Page-level text extractions:

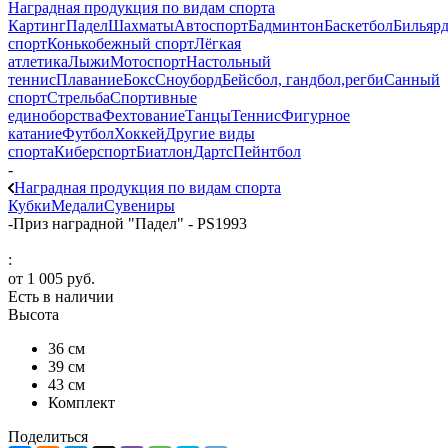
Наградная продукция по видам спорта
Картинг
Падел
Шахматы
Автоспорт
Бадминтон
Баскетбол
Бильяр
спорт
Конькобежный спорт
Лёгкая
атлетика
Лыжи
Мотоспорт
Настольный
теннис
Плавание
Бокс
Сноуборд
Бейсбол, гандбол,регби
Санный
спорт
Стрельба
Спортивные
единоборства
Фехтование
Танцы
Теннис
Фигурное
катание
Футбол
Хоккей
Другие виды
спорта
Киберспорт
Биатлон
Дартс
Пейнтбол
-
Наградная продукция по видам спорта
Кубки
Медали
Сувениры
-
Приз наградной "Падел" - PS1993
:
от
1 005 руб.
Есть в наличии
Высота
36 см
39 см
43 см
Комплект
Поделиться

Assignment: Retype the data above exactly. Do not carry over any images.

Solution to this exercise:
Наградная продукция по видам спорта
Картинг
Падел
Шахматы
Автоспорт
Бадминтон
Баскетбол
Бильяр
спорт
Конькобежный спорт
Лёгкая
атлетика
Лыжи
Мотоспорт
Настольный
теннис
Плавание
Бокс
Сноуборд
Бейсбол, гандбол,регби
Санный
спорт
Стрельба
Спортивные
единоборства
Фехтование
Танцы
Теннис
Фигурное
катание
Футбол
Хоккей
Другие виды
спорта
Киберспорт
Биатлон
Дартс
Пейнтбол
-
Наградная продукция по видам спорта
Кубки
Медали
Сувениры
-
Приз наградной "Падел" - PS1993
:
от
1 005 руб.
Есть в наличии
Высота
36 см
39 см
43 см
Комплект
Поделиться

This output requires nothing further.